To do: Scan the entries below and return each line that contains "lines".

Records from a dataset:
——

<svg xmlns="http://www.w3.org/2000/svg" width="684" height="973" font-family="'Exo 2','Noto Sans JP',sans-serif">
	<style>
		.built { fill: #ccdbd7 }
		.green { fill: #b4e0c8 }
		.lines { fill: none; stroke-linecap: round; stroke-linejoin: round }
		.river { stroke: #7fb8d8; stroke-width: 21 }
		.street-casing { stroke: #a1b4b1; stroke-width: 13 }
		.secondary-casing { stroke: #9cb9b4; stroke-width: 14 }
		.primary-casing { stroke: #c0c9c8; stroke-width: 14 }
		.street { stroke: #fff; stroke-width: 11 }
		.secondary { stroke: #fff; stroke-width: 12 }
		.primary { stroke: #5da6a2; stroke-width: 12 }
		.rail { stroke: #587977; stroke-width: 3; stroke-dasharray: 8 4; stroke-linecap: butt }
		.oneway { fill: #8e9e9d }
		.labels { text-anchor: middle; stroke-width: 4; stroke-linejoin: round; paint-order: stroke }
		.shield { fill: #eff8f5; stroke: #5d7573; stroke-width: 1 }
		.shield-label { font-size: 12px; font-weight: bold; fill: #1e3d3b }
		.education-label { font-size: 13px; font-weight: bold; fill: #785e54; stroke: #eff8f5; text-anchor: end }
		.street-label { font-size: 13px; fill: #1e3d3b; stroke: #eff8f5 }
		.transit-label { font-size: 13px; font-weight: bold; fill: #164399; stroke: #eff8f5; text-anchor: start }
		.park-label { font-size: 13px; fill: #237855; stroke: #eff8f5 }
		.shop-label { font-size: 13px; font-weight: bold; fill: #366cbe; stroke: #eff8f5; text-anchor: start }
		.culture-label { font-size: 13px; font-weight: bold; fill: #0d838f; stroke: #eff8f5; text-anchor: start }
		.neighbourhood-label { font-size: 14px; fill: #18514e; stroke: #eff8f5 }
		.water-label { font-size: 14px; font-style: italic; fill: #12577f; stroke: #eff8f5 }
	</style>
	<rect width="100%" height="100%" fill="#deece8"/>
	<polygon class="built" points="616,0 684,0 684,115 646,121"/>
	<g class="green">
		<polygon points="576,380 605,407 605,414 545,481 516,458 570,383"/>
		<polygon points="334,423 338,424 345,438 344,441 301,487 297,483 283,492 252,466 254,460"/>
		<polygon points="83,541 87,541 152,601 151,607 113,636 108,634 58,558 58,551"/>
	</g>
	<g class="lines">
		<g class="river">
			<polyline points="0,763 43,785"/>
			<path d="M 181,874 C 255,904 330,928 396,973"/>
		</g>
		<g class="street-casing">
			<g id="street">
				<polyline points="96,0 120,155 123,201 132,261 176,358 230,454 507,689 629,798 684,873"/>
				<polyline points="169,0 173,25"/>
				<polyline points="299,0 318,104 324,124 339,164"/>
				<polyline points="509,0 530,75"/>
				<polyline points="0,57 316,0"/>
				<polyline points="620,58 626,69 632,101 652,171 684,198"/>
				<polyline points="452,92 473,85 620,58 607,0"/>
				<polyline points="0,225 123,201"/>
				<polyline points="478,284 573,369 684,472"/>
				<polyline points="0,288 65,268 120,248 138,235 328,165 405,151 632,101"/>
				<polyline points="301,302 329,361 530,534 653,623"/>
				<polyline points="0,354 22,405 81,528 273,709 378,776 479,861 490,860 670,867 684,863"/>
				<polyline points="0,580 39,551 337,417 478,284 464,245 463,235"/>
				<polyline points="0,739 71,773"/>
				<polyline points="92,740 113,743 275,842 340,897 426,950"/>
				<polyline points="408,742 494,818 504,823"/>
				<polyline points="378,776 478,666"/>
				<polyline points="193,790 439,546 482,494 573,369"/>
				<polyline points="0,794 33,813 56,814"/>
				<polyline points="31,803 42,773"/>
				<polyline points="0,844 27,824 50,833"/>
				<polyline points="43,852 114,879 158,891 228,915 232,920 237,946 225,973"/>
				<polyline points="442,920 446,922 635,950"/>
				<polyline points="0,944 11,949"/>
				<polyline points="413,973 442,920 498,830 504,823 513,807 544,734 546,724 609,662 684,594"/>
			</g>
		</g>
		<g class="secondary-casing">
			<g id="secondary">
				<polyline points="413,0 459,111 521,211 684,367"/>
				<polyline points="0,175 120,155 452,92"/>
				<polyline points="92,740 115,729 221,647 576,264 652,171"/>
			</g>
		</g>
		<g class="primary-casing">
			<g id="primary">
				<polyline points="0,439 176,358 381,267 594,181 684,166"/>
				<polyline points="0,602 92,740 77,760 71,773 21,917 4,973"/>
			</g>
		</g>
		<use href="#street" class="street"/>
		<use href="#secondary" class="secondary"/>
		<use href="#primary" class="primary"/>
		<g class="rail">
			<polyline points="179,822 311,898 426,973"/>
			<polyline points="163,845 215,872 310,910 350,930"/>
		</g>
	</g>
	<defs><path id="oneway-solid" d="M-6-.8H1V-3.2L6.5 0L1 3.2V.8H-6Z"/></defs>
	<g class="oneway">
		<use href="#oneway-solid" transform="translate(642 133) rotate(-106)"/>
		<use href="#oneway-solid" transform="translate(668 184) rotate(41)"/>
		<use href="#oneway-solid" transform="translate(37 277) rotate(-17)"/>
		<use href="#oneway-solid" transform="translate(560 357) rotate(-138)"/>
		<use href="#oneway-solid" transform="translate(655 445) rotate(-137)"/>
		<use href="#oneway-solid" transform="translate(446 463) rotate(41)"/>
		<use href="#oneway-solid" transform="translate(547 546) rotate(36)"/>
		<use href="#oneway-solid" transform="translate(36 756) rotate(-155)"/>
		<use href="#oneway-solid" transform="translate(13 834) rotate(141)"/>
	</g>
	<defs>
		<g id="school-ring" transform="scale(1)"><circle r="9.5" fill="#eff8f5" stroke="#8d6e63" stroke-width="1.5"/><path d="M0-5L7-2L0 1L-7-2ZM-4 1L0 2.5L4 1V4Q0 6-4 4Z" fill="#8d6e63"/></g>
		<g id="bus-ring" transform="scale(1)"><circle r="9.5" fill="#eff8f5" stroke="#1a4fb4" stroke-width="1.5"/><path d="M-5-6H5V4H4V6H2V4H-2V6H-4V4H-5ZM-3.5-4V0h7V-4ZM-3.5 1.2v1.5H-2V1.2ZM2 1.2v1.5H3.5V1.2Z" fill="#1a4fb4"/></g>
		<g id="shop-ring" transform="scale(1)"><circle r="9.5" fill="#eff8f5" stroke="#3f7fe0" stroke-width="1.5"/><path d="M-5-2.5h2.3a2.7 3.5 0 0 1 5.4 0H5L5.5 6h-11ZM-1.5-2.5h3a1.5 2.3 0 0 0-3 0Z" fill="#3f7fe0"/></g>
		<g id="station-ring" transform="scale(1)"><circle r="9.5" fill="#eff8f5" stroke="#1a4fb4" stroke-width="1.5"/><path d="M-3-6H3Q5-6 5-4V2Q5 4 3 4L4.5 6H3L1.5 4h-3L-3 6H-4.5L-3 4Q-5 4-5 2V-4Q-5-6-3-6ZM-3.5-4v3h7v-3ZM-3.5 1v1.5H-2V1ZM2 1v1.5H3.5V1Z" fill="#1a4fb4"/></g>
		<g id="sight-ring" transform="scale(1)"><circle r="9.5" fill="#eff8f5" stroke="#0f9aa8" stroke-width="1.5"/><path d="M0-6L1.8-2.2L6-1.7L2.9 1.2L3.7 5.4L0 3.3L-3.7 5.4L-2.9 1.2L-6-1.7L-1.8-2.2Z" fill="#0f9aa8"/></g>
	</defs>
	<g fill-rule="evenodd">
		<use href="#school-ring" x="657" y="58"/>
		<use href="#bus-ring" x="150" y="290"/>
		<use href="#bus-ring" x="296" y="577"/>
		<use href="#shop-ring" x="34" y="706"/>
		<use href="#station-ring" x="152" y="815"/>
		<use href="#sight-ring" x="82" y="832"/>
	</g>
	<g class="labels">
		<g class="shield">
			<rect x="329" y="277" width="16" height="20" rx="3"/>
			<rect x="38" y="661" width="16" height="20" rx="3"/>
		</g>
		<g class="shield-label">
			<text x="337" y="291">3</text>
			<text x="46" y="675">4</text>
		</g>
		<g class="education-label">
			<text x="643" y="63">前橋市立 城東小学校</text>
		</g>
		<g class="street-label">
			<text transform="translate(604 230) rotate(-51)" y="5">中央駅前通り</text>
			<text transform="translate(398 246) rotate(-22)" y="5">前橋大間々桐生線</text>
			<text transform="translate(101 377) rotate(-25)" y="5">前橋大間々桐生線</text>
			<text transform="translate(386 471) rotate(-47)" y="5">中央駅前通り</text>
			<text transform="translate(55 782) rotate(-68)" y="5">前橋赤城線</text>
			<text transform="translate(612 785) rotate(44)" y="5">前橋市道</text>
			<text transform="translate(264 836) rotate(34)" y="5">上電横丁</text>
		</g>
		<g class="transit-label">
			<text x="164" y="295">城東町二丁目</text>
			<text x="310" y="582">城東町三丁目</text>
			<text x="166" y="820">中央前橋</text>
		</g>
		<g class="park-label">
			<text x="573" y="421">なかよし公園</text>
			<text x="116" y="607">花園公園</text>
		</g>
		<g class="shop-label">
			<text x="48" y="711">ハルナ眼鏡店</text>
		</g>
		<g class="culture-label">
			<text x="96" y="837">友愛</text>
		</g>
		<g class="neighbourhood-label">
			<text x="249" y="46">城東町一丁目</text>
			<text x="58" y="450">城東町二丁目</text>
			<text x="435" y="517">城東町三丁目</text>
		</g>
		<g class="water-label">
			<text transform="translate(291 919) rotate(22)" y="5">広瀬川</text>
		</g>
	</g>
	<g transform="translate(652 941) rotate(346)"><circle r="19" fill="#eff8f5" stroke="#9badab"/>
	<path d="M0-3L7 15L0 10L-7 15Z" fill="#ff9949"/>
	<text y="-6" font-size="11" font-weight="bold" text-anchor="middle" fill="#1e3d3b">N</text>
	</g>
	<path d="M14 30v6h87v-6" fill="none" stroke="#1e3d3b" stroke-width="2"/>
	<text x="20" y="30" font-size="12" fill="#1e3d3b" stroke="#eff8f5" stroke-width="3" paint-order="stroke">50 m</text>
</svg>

——

Written solution:
		.lines { fill: none; stroke-linecap: round; stroke-linejoin: round }
	<g class="lines">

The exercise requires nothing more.